**Directive:**
An exact copy of the records is needed; please leave the images out.

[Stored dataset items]
++++

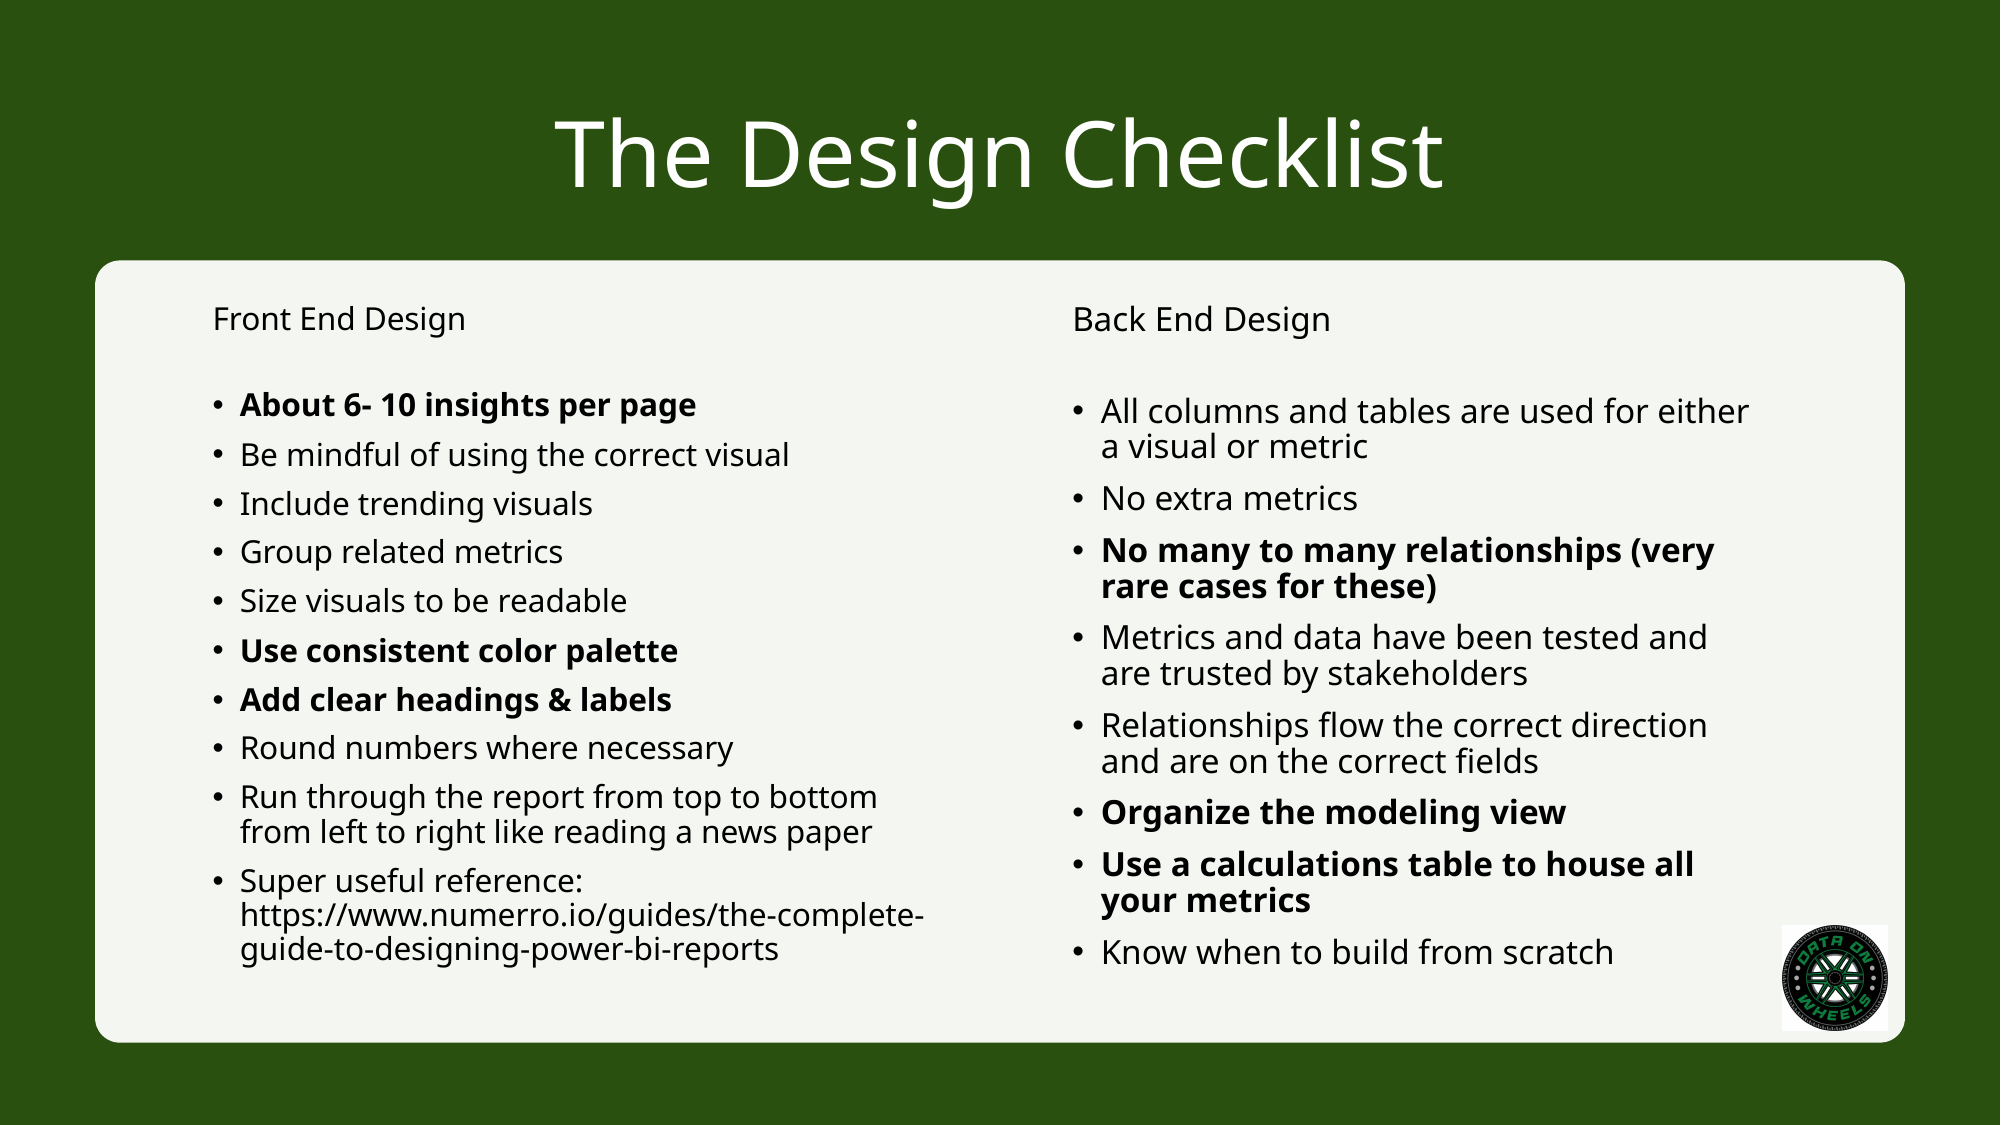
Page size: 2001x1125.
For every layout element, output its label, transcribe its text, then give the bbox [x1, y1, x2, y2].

picture [1782, 925, 1889, 1031]
text_box [94, 259, 1906, 1044]
list Back End Design All columns and tables are used for either a visual or metric No extra metrics No many to many relationships (very rare cases for these) Metrics and data have been tested and are trusted by stakeholders Relationships flow the correct direction and are on the correct fields Organize the modeling view Use a calculations table to house all your metrics Know when to build from scratch [1057, 295, 1767, 988]
text_box Front End Design About 6- 10 insights per page Be mindful of using the correct visual Include trending visuals Group related metrics Size visuals to be readable Use consistent color palette Add clear headings & labels Round numbers where necessary Run through the report from top to bottom from left to right like reading a news paper Super useful reference: https://www.numerro.io/guides/the-complete-guide-to-designing-power-bi-reports [197, 295, 943, 988]
text_box [0, 0, 2000, 1125]
title The Design Checklist [137, 75, 1863, 241]
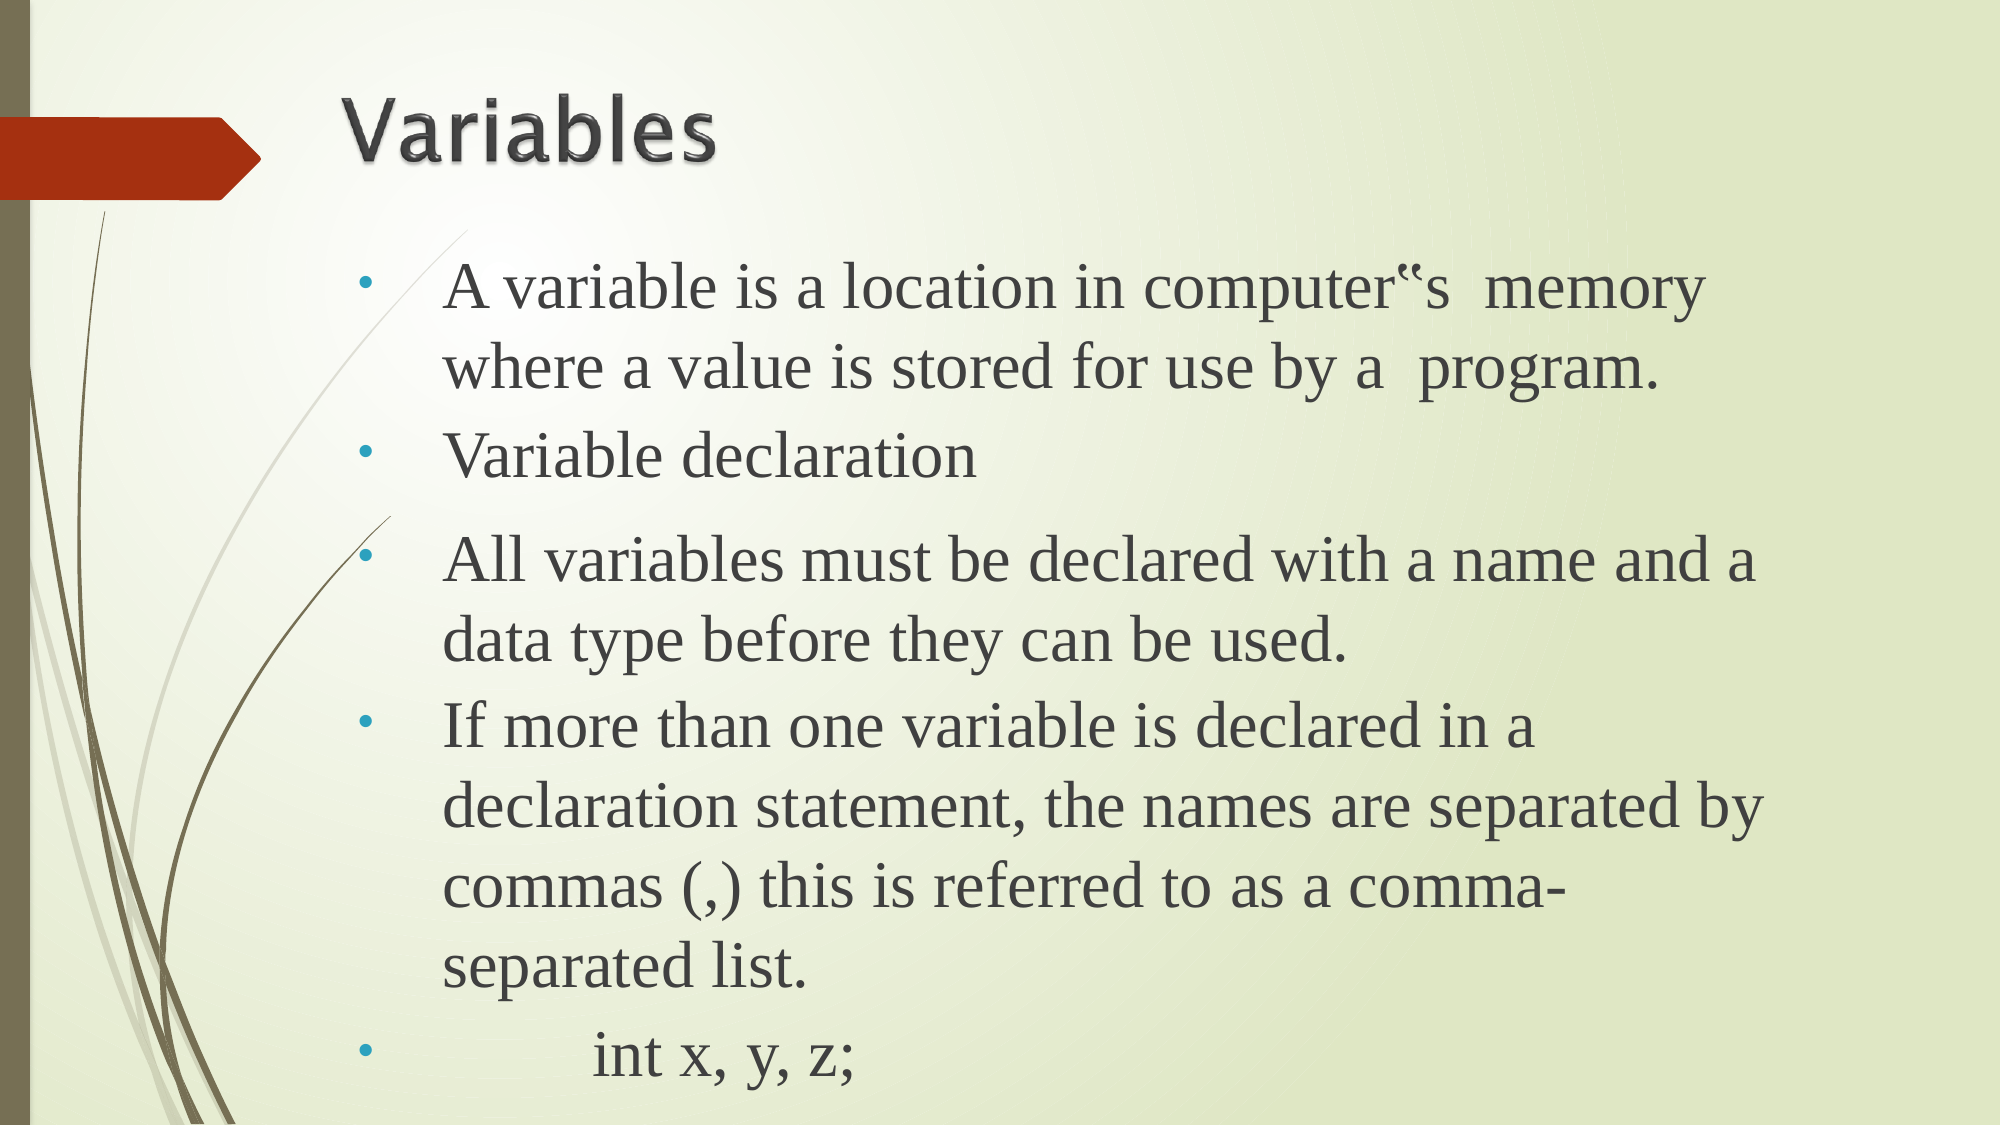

++++

**Solution:**
Page size: 2001x1125.
For every layout element, output its label, transcribe its text, then give the bbox [x1, y1, x2, y2].

picture [1782, 925, 1889, 1031]
text_box [94, 259, 1906, 1044]
list Back End Design All columns and tables are used for either a visual or metric No extra metrics No many to many relationships (very rare cases for these) Metrics and data have been tested and are trusted by stakeholders Relationships flow the correct direction and are on the correct fields Organize the modeling view Use a calculations table to house all your metrics Know when to build from scratch [1057, 295, 1767, 988]
text_box Front End Design About 6- 10 insights per page Be mindful of using the correct visual Include trending visuals Group related metrics Size visuals to be readable Use consistent color palette Add clear headings & labels Round numbers where necessary Run through the report from top to bottom from left to right like reading a news paper Super useful reference: https://www.numerro.io/guides/the-complete-guide-to-designing-power-bi-reports [197, 295, 943, 988]
text_box [0, 0, 2000, 1125]
title The Design Checklist [137, 75, 1863, 241]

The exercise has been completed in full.